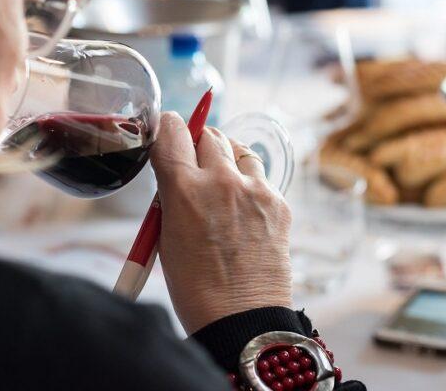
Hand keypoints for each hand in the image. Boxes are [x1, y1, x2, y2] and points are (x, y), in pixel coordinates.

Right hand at [151, 112, 292, 333]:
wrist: (241, 319)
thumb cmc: (194, 285)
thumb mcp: (166, 235)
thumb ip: (172, 193)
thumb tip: (178, 168)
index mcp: (184, 189)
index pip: (173, 130)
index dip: (169, 127)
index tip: (169, 131)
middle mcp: (221, 181)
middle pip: (208, 133)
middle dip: (197, 142)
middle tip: (194, 162)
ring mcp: (255, 190)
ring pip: (238, 148)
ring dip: (226, 157)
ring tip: (221, 182)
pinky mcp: (278, 203)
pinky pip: (260, 176)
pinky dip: (249, 182)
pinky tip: (242, 207)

━━━

Assignment:
What you give back should be exactly the lines from the one with "index pip: (173, 130)" through the final line of the listing, and no others.

Response for this exercise:
index pip: (173, 130)
index dip: (169, 127)
index tip: (169, 131)
middle mcp: (221, 181)
middle pip: (208, 133)
middle dip: (197, 142)
middle tip: (194, 162)
ring mcp: (255, 190)
ring pip: (238, 148)
ring dip: (226, 157)
ring tip: (221, 182)
pinky mcp: (278, 203)
pinky pip: (260, 176)
pinky dip: (249, 182)
pinky tip: (242, 207)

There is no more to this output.